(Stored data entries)
────────────────────────────────────────

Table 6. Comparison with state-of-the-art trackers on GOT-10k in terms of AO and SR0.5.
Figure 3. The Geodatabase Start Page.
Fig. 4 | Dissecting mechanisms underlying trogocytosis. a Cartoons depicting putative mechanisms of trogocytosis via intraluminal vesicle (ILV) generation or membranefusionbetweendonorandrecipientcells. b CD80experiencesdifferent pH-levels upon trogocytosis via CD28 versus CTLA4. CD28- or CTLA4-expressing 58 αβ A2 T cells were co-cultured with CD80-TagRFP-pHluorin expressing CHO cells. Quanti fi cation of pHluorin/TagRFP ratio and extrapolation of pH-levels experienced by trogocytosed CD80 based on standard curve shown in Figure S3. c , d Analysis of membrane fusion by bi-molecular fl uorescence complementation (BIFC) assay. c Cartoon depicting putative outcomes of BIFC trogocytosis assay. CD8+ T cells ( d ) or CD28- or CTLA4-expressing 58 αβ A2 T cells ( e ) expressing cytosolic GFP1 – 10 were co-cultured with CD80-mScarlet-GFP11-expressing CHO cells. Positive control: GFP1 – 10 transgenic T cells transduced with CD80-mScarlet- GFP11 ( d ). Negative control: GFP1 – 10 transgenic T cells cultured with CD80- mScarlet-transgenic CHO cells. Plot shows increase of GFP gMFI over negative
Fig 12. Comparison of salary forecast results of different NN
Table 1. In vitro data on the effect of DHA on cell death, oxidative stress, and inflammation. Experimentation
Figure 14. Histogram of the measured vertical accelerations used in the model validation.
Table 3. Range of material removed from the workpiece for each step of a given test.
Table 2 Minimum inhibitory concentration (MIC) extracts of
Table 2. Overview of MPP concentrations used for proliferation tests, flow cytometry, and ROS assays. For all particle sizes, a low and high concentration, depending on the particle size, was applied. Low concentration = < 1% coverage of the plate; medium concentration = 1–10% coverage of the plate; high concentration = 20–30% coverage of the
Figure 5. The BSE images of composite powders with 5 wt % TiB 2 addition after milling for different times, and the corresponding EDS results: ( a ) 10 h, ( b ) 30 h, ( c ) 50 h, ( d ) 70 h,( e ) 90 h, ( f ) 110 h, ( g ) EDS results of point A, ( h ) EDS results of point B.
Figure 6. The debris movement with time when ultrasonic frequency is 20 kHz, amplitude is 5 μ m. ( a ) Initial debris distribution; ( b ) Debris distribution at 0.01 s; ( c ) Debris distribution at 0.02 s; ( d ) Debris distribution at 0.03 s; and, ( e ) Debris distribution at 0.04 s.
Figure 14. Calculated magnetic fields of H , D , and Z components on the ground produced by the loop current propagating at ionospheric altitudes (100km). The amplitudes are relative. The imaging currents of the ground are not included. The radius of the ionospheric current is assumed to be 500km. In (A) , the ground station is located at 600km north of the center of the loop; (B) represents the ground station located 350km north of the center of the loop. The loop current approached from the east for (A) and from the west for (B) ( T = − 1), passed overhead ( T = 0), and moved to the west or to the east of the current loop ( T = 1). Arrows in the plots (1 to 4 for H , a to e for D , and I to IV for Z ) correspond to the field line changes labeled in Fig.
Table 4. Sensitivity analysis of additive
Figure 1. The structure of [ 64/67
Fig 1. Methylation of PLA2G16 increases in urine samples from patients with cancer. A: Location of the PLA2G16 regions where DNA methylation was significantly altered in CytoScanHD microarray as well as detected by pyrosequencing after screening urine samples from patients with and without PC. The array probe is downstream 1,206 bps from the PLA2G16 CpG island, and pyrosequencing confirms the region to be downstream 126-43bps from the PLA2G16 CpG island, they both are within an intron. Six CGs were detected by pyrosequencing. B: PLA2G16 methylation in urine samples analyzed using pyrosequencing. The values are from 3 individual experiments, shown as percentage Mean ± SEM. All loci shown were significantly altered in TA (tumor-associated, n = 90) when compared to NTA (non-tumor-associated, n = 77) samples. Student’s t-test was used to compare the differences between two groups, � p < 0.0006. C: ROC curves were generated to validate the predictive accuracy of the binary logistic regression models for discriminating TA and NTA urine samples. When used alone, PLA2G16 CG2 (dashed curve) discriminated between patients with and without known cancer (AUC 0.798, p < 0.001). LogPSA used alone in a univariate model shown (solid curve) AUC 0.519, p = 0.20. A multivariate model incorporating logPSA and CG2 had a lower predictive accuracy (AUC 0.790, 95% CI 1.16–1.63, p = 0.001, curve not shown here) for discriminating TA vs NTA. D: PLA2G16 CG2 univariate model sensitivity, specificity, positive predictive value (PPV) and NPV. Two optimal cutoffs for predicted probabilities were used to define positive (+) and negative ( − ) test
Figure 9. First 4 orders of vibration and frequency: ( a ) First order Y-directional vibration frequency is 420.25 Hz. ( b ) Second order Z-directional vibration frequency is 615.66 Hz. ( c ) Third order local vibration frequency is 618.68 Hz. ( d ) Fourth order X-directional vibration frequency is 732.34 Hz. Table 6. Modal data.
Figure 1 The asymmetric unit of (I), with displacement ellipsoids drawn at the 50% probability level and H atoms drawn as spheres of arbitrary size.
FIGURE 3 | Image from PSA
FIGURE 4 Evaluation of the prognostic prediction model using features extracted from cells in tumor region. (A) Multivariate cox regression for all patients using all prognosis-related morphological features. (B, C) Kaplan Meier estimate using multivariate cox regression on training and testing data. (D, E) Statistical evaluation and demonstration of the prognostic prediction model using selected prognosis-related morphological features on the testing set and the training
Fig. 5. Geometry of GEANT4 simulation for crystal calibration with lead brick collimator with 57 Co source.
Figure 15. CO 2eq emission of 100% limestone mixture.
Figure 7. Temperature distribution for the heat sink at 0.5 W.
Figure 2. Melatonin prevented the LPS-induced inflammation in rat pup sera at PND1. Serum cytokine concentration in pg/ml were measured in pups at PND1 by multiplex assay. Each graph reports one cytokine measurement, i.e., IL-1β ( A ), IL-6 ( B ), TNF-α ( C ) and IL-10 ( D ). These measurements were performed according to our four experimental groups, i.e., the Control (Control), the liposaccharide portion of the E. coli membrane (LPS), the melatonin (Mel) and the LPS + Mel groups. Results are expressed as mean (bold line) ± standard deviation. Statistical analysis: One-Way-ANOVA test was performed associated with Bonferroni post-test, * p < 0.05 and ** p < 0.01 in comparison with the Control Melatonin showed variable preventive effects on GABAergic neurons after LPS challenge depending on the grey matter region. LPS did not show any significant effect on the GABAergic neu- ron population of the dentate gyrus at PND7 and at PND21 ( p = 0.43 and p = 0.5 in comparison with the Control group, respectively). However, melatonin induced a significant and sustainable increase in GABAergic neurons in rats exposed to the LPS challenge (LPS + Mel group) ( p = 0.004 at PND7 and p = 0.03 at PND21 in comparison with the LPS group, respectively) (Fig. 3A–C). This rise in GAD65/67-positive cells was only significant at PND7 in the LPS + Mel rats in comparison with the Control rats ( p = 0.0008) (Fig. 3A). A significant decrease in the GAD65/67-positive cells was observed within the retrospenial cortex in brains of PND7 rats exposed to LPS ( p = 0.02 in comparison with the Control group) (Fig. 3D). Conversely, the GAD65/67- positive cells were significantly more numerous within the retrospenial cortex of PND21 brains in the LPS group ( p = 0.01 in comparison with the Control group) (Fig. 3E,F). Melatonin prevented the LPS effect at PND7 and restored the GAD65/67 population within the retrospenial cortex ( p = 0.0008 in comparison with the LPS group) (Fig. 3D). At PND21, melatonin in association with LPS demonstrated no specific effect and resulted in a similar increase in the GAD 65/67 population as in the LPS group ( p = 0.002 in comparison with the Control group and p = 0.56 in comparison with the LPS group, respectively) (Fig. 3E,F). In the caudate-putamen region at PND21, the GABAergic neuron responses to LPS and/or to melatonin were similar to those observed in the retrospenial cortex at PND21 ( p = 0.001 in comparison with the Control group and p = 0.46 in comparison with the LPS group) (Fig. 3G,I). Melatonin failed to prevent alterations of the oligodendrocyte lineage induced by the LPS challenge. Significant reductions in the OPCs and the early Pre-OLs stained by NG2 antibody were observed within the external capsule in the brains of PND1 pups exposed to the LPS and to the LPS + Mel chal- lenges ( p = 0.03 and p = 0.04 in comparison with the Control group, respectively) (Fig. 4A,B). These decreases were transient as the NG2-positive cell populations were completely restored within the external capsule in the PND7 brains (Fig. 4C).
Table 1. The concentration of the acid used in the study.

────────────────────────────────────────

**WHAT TO PRODUCE:**
Look through the entries above for the word "distribution". Copy every line where it shows up.

**SOLUTION:**
Figure 6. The debris movement with time when ultrasonic frequency is 20 kHz, amplitude is 5 μ m. ( a ) Initial debris distribution; ( b ) Debris distribution at 0.01 s; ( c ) Debris distribution at 0.02 s; ( d ) Debris distribution at 0.03 s; and, ( e ) Debris distribution at 0.04 s.
Figure 7. Temperature distribution for the heat sink at 0.5 W.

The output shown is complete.